Politics and Religion

The world of Politics today crosses over into the world of Religion more often then I think we would like to believe. The very thing that the Puritans came here to avoid, restrictions and control over the practicing their religion, is very much in danger of happening in the United States today.

I see and hear so many people in the Church say things, that I know that if they just realized how the Church stands on the topic they might take a little more time to think. I very often want to say something in the moment, but I don’t dare, as it’s either not a good place or not a good time, or I’m just not close enough to the person to feel like they will listen to me in that context, or really because I’m afraid to offend.

I probably shouldn’t be that way, I should be more brave to stand up for what I believe even, or maybe especially, to people who believe the same thing. So, that’s what I’m going to do here. It’s the chicken way, but it’s a start.

First example.

Pro-Choice. I could go on about this myself, but I’ll let an Apostle make my arguments for me.  Below is a link to the whole talk, which I recommend you read, and then a quote.

Weightier Matters by Elder Dallin H. Oaks

Pro-choice slogans have been particularly seductive to Latter-day Saints because we know that moral agency, which can be described as the power of choice, is a fundamental necessity in the gospel plan. All Latter-day Saints are pro-choice according to that theological definition. But being pro-choice on the need for moral agency does not end the matter for us. Choice is a method, not the ultimate goal. We are accountable for our choices, and only righteous choices will move us toward our eternal goals.

In this effort, Latter-day Saints follow the teachings of the prophets. On this subject our prophetic guidance is clear. The Lord commanded, “Thou shalt not … kill, nor do anything like unto it” (D&C 59:6). The Church opposes elective abortion for personal or social convenience. Our members are taught that, subject only to some very rare exceptions, they must not submit to, perform, encourage, pay for, or arrange for an abortion. That direction tells us what we need to do on the weightier matters of the law, the choices that will move us toward eternal life.

In today’s world we are not true to our teachings if we are merely pro-choice. We must stand up for the right choice. Those who persist in refusing to think beyond slogans and sound bites like pro-choice wander from the goals they pretend to espouse and wind up giving their support to results they might not support if those results were presented without disguise.

“Every woman has, within the limits of nature, the right to choose what will or will not happen to her body.
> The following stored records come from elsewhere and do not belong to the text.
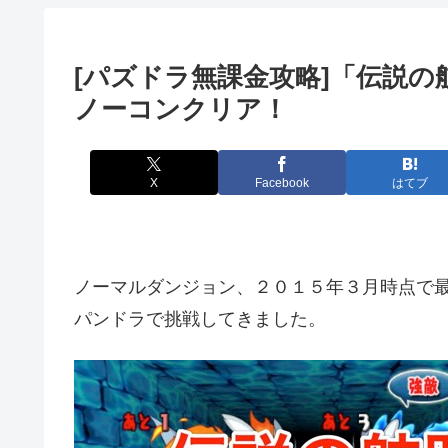
[パズドラ無課金攻略]「伝説
ノーコンクリア！
X
Facebook
はてブ
ノーマルダンジョン、２０１５年３月時点で
パンドラで挑戦してきました。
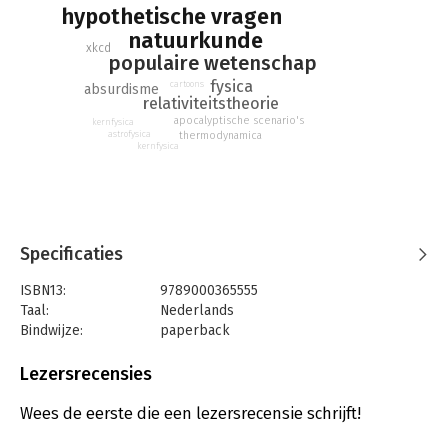
hypothetische vragen
- Wat gebeurt er als iedereen op aarde zo dicht mogelijk bij
natuurkunde
elkaar gaat staan en opspringt, waarna iedereen op hetzelfde
xkcd
moment neerkomt?
populaire wetenschap
fysica
cartoons
absurdisme
De antwoorden van Munroe zijn kleine meesterwerken van
relativiteitstheorie
duidelijkheid en hilariteit aangevuld met zijn kenmerkende
apocalyptische scenario's
kernfysica
tekeningen. De antwoorden voorspellen vaak volledige
thermodynamica
astrofysica
kernfysica
vernietiging van de mensheid of op z'n minst een heel grote
explosie.
Specificaties
ISBN13:
9789000365555
Taal:
Nederlands
Bindwijze:
paperback
Aantal pagina's:
328
Uitgever:
Unieboek | Het Spectrum
Lezersrecensies
Druk:
18
Verschijningsdatum:
6-6-2019
Wees de eerste die een lezersrecensie schrijft!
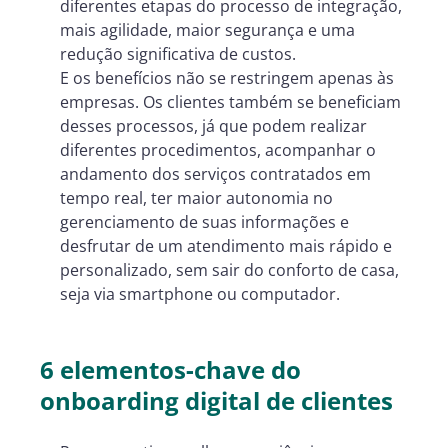
diferentes etapas do processo de integração,
mais agilidade, maior segurança e uma
redução significativa de custos.
E os benefícios não se restringem apenas às
empresas. Os clientes também se beneficiam
desses processos, já que podem realizar
diferentes procedimentos, acompanhar o
andamento dos serviços contratados em
tempo real, ter maior autonomia no
gerenciamento de suas informações e
desfrutar de um atendimento mais rápido e
personalizado, sem sair do conforto de casa,
seja via smartphone ou computador.
6 elementos-chave do
onboarding digital de clientes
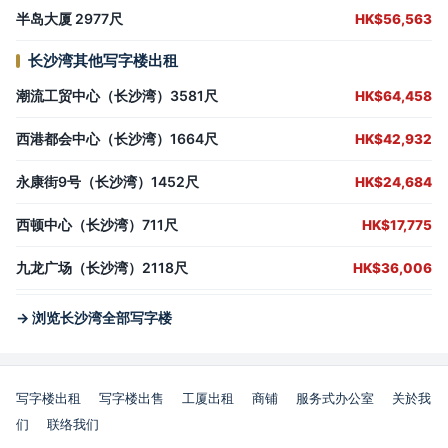
半岛大厦 2977尺
HK$56,563
长沙湾其他写字楼出租
潮流工贸中心（长沙湾）3581尺
HK$64,458
西港都会中心（长沙湾）1664尺
HK$42,932
永康街9号（长沙湾）1452尺
HK$24,684
西顿中心（长沙湾）711尺
HK$17,775
九龙广场（长沙湾）2118尺
HK$36,006
→ 浏览长沙湾全部写字楼
写字楼出租
写字楼出售
工厦出租
商铺
服务式办公室
关於我
们
联络我们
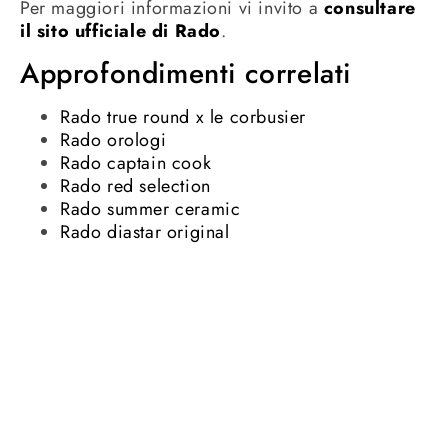
Per maggiori informazioni vi invito a
consultare
il sito ufficiale di Rado
.
Approfondimenti correlati
Rado true round x le corbusier
Rado orologi
Rado captain cook
Rado red selection
Rado summer ceramic
Rado diastar original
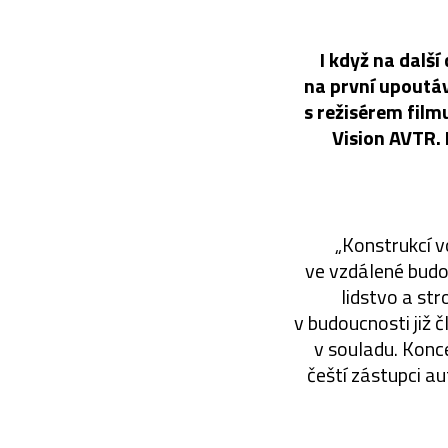
I když na dalš
na první upoutá
s režisérem fil
Vision AVTR. 
„Konstrukcí 
ve vzdálené budou
lidstvo a st
v budoucnosti již č
v souladu. Konc
čeští zástupci a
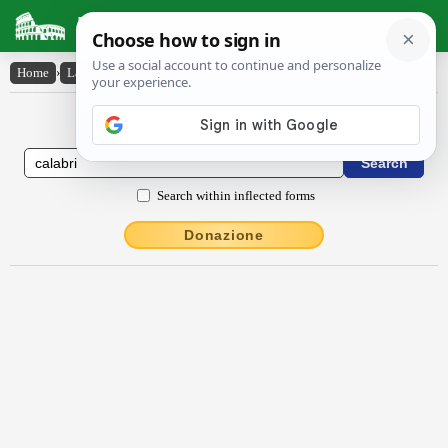
Latin Dictionary
Home
›
Latin-English
›
Călăbri
Latin to English Dictionary
Search within inflected forms
Donazione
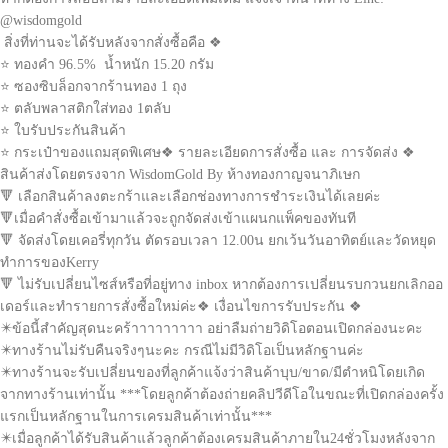
@wisdomgold
สิ่งที่ท่านจะได้รับหลังจากสั่งซื้อคือ ❖
⭐ ทองคำ 96.5% น้ำหนัก 15.20 กรัม
⭐ ซองซิบล็อกจากร้านทอง 1 ถุง
⭐ ตลับพลาสติกใส่ทอง 1ตลับ
⭐ ใบรับประกันสินค้า
⭐ กระเป๋าของแถมสุดพิเศษ❖ รายละเอียดการสั่งซื้อ และ การจัดส่ง ❖
สินค้าส่งโดยตรงจาก WisdomGold By ห้างทองกาญจนาภิเษก
🔻 เลือกสินค้าลงตะกร้าและเลือกช่องทางการชำระเงินได้เลยค่ะ
🔻เมื่อคำสั่งซื้อเข้ามาแล้วจะถูกจัดส่งเข้าแผนกแพ็คของทันที
🔻 จัดส่งโดยเคอรี่ทุกวัน ตัดรอบเวลา 12.00น ยกเว้นวันอาทิตย์และวัดหยุด
ทำการของKerry
🔻 ไม่รับเปลี่ยนไซส์หรือที่อยู่ทาง inbox หากต้องการเปลี่ยนรบกวนยกเลิกออ
เดอร์และทำรายการสั่งซื้อใหม่ค่ะ❖ เงื่อนไขการรับประกัน ❖
✴️ข้อนี้สำคัญสุดนะคร้าาาาาาาาา อย่าลืมถ่ายวิดิโอตอนเปิดกล่องนะคะ
✴️ทางร้านไม่รับคืนจริงๆนะคะ กรณีไม่มีวิดิโอเป็นหลักฐานค่ะ
✴️ทางร้านจะรับเปลี่ยนของที่ลูกค้าแจ้งว่าสินค้าบุบ/ขาด/มีตำหนิโดยเกิด
จากทางร้านเท่านั้น ***โดยลูกค้าต้องถ่ายคลิปวีดีโอในขณะที่เปิดกล่องครั้ง
แรกเป็นหลักฐานในการเครมสินค้าเท่านั้น***
✴️เมื่อลูกค้าได้รับสินค้าแล้วลูกค้าต้องเครมสินค้าภายใน24ชั่วโมงหลังจาก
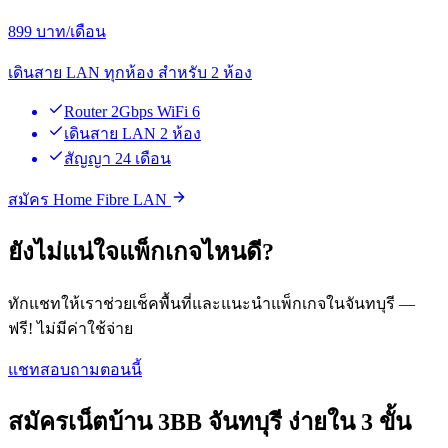
899
บาท/เดือน
เดินสาย LAN ทุกห้อง สำหรับ 2 ห้อง
Router 2Gbps WiFi 6
เดินสาย LAN 2 ห้อง
สัญญา 24 เดือน
สมัคร Home Fibre LAN
ยังไม่แน่ใจแพ็กเกจไหนดี?
ทักแชทให้เราช่วยเช็คพื้นที่และแนะนำแพ็กเกจในจันทบุรี —
ฟรี! ไม่มีค่าใช้จ่าย
แชทสอบถามตอนนี้
สมัครเน็ตบ้าน 3BB จันทบุรี ง่ายใน 3 ขั้น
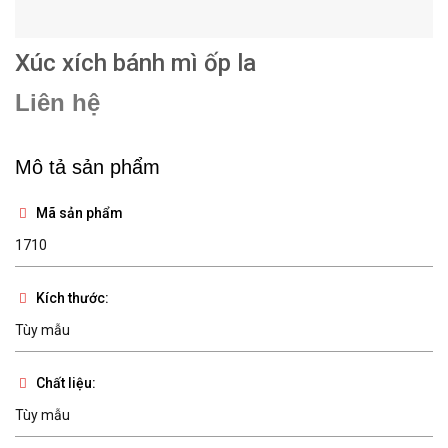
Xúc xích bánh mì ốp la
Liên hệ
Mô tả sản phẩm
Mã sản phẩm
1710
Kích thước:
Tùy mẫu
Chất liệu:
Tùy mẫu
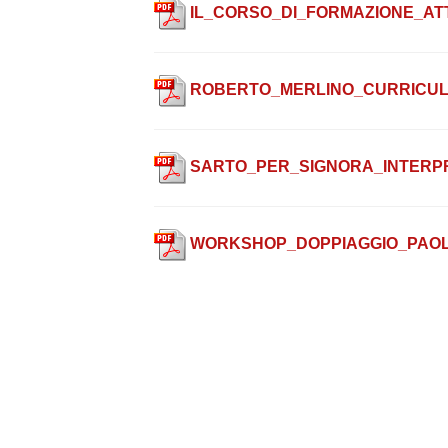
IL_CORSO_DI_FORMAZIONE_AT
ROBERTO_MERLINO_CURRICUL
SARTO_PER_SIGNORA_INTERP
WORKSHOP_DOPPIAGGIO_PAOL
Every woman has, at the same time, the responsibility for the way she uses her body. If by her choice she behaves in such a way that a human fetus is conceived, she has not only the right to but also the responsibility for that fetus. If it is an unwanted pregnancy, she is not justified in ending it with the claim that it interferes with her right to choose. She herself chose what would happen to her body by risking pregnancy. She had her choice. If she has no better reason, her conscience should tell her that abortion would be a highly irresponsible choice.

If we say we are anti-abortion in our personal life but pro-choice in public policy, we are saying that we will not use our influence to establish public policies that encourage righteous choices on matters God’s servants have defined as serious sins. I urge Latter-day Saints who have taken that position to ask themselves which other grievous sins should be decriminalized or smiled on by the law due to this theory that persons should not be hampered in their choices. Should we decriminalize or lighten the legal consequences of child abuse? of cruelty to animals? of pollution? of fraud? of fathers who choose to abandon their families for greater freedom or convenience?

And another example.

I have seen several people who are decrying the Supreme Court decision today in favor of Hobby Lobby. People of my faith should be REJOYICING.  This protects OUR FAITH, just as much as it protects Hobby Lobby. The federal government should not compel people to do things contrary to their faith.  And if they could compel Hobby Lobby, what would stop them from compelling the Church?


And yet a third.

I have seen several people rejoice over the striking down of prop 8 in California (I know this is rather old news, but still valid to my point).  When the Church comes out with the statement, which they don’t often do, saying they are sad about it, you should be on board too.

There are more, but I’ll stop there for now.

I think very often people in the Church do not realize how far afield they get from their religion in what they believe politically.  I think people very often get into the “espouse ideas contrary to their religion.” without even knowing it. I think that’s because people try to have those things exist in a bubble, one separate from another. That’s impossible, and wrong.

Please please please, before you favor a political idea, see how it stacks up with your Faith. That’s all I’m really asking.

What talks from Apostles or statements from the Church have you see that influenced your political thought?